DOCUMENT SECTION:
▼

Ask HN: Reasonable approach to outsourcing MVP app? - fratlas
Just wondering if anyone here has outsourced their app development: where to, and how much should I expect to pay?
======
147
Fratlas,

What would success look like for you with this project? Since you mentioned
that you're trying to create an MVP, success to me at this stage means that
you've successfully validated your idea and are ready to start scaling.

Are you bootstrapping a SaaS app? Looking to get initial traction to show
investors?

Your needs are going to vary wildly depending on what your business goals are.
And for me, these questions are vital before starting a project.

Next year I plan on doing consulting work. My email is in my profile if you'd
like chat more or have any questions.

------
remyp
There are agencies/dev shops that -- assuming they like your idea -- will take
a piece of equity and charge a bit less.

Go with one of these shops so incentives are aligned and they truly care about
building your product rather than just billing hours. I know (but don't work
for) a couple and am happy to provide a referral, feel free to send me an
email.

As for cost, I find Gigster's pricing examples to be pretty accurate:
[https://gigster.com/pricing](https://gigster.com/pricing)

▲

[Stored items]
▼

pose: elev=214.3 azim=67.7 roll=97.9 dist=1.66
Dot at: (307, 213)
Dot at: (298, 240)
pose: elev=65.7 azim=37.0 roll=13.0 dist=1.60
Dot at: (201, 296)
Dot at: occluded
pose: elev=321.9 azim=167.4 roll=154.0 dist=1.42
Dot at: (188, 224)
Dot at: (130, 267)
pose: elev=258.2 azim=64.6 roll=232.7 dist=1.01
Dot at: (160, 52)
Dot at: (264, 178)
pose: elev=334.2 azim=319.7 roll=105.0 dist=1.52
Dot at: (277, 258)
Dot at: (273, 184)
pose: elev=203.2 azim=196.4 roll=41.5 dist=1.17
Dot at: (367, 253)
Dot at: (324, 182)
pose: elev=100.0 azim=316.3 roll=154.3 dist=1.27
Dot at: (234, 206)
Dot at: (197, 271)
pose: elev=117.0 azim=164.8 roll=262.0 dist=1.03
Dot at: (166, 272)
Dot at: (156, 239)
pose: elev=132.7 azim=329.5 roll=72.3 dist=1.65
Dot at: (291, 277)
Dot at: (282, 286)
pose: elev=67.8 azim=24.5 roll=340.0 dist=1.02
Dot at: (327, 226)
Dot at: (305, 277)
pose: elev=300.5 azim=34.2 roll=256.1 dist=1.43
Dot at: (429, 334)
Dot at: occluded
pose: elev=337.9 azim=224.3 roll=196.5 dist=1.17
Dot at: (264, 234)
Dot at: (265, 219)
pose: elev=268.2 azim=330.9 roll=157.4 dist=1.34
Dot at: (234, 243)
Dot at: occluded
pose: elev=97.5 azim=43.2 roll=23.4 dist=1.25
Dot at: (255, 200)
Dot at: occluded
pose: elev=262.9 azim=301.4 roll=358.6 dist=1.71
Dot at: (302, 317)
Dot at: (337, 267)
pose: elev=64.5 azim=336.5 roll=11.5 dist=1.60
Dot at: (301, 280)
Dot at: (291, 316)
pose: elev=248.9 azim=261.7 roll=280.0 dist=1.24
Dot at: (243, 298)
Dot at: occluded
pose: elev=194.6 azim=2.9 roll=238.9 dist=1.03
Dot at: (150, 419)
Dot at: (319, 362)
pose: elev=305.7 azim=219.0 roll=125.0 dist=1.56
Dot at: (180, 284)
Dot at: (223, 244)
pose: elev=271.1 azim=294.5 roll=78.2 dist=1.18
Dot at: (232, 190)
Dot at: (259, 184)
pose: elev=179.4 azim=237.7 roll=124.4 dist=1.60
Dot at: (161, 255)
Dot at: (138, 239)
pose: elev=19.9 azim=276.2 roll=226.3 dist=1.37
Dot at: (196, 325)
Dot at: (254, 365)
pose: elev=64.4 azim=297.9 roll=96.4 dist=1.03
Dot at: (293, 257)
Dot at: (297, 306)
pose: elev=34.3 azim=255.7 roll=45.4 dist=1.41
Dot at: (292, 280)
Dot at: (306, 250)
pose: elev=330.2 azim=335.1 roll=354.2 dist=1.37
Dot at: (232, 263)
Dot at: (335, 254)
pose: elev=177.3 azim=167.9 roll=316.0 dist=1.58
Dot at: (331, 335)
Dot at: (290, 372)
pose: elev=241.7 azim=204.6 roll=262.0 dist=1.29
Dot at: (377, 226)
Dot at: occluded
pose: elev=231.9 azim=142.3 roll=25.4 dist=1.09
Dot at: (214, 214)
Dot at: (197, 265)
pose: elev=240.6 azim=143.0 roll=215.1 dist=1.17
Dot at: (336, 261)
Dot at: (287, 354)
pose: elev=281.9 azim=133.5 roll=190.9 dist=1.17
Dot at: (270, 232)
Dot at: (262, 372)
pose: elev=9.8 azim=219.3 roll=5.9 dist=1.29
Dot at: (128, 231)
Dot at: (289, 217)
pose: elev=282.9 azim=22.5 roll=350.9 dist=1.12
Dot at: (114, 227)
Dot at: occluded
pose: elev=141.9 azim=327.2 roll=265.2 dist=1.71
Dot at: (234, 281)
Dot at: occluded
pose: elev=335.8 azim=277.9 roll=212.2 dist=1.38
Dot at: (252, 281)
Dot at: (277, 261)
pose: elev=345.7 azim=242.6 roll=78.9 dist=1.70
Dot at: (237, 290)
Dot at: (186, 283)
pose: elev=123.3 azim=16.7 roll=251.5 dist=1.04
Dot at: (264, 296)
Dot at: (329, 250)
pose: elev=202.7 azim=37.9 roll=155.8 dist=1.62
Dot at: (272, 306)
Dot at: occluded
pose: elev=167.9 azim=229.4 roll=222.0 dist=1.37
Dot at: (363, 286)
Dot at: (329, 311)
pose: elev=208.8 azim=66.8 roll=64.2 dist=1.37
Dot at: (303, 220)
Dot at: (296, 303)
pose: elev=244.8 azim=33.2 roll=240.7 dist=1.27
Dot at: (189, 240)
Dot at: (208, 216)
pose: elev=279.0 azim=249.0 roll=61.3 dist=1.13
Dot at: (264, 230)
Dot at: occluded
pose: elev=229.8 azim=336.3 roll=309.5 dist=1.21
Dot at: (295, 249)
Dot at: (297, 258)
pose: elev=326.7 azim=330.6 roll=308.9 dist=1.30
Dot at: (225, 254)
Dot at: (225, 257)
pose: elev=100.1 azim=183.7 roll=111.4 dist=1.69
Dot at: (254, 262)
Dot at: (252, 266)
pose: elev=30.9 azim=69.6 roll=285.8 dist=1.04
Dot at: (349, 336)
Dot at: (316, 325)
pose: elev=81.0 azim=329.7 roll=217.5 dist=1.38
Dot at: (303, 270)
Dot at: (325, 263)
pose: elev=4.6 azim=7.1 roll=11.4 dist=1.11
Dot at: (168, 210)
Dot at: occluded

▲

EXERCISE TASKS:
A. In the thread on outsourcing an MVP app, write out the stretch from "What would success" through "have any questions." again, switching "consulting work" to "freelance work".
B. Proceed with the thread on outsourcing an MVP app from the point where it stops.
This listing comes from a separate source.

RESULTS OF THE EXERCISE:
A.
What would success look like for you with this project? Since you mentioned
that you're trying to create an MVP, success to me at this stage means that
you've successfully validated your idea and are ready to start scaling.

Are you bootstrapping a SaaS app? Looking to get initial traction to show
investors?

Your needs are going to vary wildly depending on what your business goals are.
And for me, these questions are vital before starting a project.

Next year I plan on doing freelance work. My email is in my profile if you'd
like chat more or have any questions.

B.
------
patrickgordon
My agency has a particular focus on working with startups to build their MVP.
It can definitely be done and there are a lot of great suggestions in this
thread. A few key things that we look for as the people on the other side of
the table from you:

* Clear understanding of the problem you are trying to build an MVP for

* Wireframes / UI Mockups / User flows / User stories are so, so beneficial

* Being open and realistic in regards to timeframe which depends on the complexity of MVP

* Willingness to communicate often and stay in touch regularly throughout the build.

Happy to discuss offline if you'd like to talk about it more. My email is on
my profile. We're based in Australia.

------
desaiguddu
My experience after building 10+ MVP:

\- Don't approach agencies without Wireframes (Do it in Sketch, Paper or
Proto.io)

\- Hire a consultant to document your applications processes, diagrams and
clear objectives (Spending 2 to 5k on this would save you 20k for sure)

\- You can rely on Crew, Gigster for excellent but expensive developers

\- You can rely upon dev/design studios in Ukraine, Uruguay, Belarus etc.

\- Smart way to execute is, first get your branding and final designs with
designer

\- Hire development agencies locally or outsourced in India or above-mentioned
countries

\- You can buzz me if you are building iOS App (Would love to share my recent
learnings)

An ideal MVP can be made in 10k to 20k

------
williamtaormina
Hey Fratlas, what are you trying to build? Outsourcing can be a tricky
thing... I've seen it go wrong more times than right.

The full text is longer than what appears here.